> _AIM OF THE EXERCISE_
Find the line below that contains "not name the". Transcribe it and every line after it exactly, adding nothing.

--- INFORMATION GIVEN Enclosed Below ---

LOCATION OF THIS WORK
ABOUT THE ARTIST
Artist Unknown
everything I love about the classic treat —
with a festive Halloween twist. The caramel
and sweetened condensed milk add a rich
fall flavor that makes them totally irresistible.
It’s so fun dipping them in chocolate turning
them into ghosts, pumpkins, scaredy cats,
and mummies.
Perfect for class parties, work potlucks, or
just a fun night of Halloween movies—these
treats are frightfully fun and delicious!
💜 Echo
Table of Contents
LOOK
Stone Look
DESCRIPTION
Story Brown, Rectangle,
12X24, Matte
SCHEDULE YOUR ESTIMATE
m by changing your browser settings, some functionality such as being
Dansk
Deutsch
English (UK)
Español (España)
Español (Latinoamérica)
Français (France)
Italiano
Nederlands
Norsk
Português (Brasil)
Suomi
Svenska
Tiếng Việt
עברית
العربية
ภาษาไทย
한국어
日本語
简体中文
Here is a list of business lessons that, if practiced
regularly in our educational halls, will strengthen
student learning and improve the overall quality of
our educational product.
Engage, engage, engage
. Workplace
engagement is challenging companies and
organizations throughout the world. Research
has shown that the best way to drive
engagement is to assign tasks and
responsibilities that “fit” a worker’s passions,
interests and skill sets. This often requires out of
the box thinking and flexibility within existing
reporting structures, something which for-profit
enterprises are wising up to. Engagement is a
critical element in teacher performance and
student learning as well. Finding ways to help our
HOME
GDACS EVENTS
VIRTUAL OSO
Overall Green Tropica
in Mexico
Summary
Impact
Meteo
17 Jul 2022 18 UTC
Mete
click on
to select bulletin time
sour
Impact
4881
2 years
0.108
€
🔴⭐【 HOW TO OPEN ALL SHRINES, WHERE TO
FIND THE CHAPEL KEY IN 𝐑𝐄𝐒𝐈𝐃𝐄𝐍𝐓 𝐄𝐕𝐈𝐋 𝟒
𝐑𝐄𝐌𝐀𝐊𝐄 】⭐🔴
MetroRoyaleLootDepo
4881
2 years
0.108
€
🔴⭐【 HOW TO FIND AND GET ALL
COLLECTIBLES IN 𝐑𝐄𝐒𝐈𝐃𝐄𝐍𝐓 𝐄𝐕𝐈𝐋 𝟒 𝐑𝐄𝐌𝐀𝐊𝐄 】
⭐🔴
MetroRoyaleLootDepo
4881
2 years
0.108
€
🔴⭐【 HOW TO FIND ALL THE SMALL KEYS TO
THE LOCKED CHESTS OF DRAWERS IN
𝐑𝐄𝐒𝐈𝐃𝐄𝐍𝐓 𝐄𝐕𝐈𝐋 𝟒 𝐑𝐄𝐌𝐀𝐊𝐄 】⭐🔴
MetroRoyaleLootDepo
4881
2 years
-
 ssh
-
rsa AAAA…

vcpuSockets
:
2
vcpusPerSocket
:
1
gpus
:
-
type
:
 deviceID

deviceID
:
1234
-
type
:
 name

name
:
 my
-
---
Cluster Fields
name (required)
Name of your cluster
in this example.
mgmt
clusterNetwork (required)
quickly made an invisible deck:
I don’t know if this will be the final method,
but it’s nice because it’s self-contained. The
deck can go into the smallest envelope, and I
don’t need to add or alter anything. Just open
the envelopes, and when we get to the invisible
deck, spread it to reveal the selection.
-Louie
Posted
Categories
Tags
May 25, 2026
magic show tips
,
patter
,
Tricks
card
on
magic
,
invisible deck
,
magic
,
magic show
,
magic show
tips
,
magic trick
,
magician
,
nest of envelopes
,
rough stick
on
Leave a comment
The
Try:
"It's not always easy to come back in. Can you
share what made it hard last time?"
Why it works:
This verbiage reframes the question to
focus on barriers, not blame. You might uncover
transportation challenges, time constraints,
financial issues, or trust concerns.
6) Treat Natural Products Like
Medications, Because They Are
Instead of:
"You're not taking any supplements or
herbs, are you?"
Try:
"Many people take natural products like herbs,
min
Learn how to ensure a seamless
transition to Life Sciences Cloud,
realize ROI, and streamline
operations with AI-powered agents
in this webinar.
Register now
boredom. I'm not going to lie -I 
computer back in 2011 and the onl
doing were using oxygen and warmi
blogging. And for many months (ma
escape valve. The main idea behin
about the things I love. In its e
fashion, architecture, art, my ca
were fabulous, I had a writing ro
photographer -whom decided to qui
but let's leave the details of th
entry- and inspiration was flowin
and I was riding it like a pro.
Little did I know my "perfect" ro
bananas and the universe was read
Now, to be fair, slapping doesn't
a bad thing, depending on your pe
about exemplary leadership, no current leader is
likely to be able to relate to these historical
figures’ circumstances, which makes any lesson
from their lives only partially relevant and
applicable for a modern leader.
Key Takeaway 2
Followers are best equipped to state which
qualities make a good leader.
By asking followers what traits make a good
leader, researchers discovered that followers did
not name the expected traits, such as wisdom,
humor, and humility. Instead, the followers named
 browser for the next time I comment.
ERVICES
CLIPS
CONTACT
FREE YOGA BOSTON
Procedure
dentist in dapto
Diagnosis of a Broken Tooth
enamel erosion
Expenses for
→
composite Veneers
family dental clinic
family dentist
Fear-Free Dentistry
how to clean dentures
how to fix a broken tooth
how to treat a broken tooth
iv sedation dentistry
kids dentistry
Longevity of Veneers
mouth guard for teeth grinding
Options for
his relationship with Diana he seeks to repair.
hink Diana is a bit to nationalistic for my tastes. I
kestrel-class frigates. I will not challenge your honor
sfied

--- End of Enclosed INFORMATION GIVEN ---

> _ANSWER BOX_
not name the expected traits, such as wisdom,
humor, and humility. Instead, the followers named
 browser for the next time I comment.
ERVICES
CLIPS
CONTACT
FREE YOGA BOSTON
Procedure
dentist in dapto
Diagnosis of a Broken Tooth
enamel erosion
Expenses for
→
composite Veneers
family dental clinic
family dentist
Fear-Free Dentistry
how to clean dentures
how to fix a broken tooth
how to treat a broken tooth
iv sedation dentistry
kids dentistry
Longevity of Veneers
mouth guard for teeth grinding
Options for
his relationship with Diana he seeks to repair.
hink Diana is a bit to nationalistic for my tastes. I
kestrel-class frigates. I will not challenge your honor
sfied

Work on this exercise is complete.